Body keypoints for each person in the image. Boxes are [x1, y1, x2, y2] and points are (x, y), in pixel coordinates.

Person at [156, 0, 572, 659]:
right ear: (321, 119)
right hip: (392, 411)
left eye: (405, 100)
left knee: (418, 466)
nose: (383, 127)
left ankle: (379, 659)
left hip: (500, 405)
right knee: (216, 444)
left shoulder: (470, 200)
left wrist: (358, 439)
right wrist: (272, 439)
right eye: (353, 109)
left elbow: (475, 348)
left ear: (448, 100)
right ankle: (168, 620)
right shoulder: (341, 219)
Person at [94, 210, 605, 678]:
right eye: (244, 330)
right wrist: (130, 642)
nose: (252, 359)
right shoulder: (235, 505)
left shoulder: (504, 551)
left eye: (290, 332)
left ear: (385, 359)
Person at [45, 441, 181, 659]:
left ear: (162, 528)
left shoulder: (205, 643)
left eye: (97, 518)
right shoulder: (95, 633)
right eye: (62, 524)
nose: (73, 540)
******
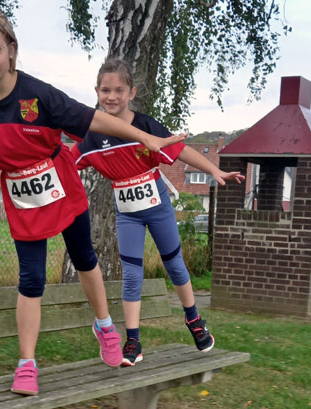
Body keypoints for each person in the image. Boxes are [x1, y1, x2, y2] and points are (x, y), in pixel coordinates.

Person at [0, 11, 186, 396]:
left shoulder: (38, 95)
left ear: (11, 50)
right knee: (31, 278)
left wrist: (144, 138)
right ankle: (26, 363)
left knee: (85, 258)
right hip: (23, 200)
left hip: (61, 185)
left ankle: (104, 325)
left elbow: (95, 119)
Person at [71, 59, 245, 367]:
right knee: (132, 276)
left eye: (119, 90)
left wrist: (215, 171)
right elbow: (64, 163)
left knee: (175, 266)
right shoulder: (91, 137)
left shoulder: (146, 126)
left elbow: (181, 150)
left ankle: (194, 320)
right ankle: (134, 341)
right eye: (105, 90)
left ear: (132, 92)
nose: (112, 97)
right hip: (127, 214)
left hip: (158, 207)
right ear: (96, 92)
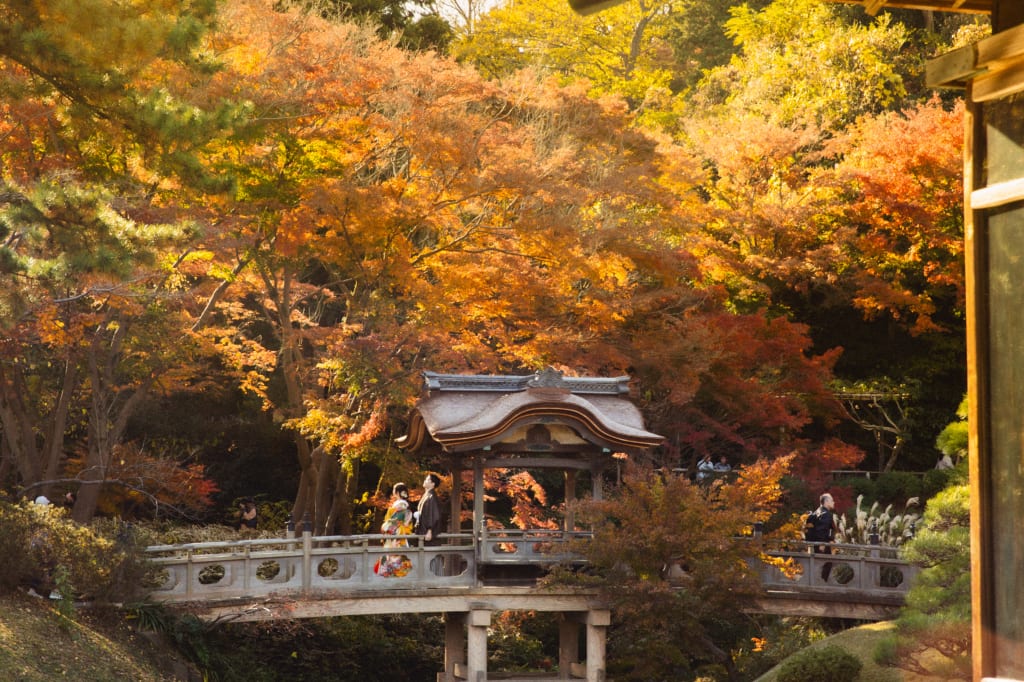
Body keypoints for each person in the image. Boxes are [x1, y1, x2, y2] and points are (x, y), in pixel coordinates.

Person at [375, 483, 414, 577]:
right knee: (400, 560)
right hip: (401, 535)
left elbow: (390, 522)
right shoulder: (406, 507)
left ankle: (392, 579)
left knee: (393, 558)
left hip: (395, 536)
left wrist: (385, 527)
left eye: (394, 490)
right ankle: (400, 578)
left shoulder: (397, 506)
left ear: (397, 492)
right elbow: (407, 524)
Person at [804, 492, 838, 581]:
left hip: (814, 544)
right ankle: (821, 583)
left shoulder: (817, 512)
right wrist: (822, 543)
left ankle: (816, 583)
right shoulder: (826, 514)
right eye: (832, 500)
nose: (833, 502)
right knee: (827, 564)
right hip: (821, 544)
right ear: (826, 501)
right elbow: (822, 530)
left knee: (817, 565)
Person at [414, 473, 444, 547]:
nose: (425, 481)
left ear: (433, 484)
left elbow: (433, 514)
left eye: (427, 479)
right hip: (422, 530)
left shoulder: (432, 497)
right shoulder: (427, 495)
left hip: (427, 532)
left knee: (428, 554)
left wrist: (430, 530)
******
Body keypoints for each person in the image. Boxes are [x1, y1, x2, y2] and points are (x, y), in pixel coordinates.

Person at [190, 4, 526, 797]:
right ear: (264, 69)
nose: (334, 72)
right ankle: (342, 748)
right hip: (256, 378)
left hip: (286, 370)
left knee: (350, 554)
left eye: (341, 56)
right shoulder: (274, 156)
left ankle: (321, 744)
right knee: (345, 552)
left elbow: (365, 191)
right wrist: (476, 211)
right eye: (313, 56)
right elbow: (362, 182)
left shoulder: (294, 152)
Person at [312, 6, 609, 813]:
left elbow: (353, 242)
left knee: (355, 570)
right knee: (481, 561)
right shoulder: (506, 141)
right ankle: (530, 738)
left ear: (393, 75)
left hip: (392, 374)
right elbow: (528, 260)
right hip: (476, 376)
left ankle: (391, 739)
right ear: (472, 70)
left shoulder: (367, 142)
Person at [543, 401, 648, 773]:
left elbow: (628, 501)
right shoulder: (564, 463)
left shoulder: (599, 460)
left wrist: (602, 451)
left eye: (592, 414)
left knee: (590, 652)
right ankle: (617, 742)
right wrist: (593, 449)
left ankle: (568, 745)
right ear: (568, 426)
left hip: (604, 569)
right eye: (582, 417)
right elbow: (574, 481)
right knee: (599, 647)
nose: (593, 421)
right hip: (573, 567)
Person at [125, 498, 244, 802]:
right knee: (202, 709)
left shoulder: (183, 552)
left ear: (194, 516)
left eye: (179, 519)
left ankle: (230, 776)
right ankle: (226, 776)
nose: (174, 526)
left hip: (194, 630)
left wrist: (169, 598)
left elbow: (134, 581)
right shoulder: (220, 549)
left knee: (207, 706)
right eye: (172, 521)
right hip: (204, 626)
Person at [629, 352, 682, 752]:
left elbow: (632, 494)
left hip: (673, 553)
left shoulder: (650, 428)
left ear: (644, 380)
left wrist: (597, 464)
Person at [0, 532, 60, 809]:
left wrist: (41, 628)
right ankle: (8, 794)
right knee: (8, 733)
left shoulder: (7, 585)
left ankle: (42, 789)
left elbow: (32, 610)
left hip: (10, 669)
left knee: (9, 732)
******
WORK ITEM -> Which lines contain "nose"? Copy each of them from the listing.

EXERCISE SOLUTION ->
nose: (383, 127)
nose: (252, 359)
nose: (73, 540)
nose: (112, 97)
nose: (833, 502)
nose: (425, 481)
nose: (334, 72)
nose: (593, 421)
nose: (174, 526)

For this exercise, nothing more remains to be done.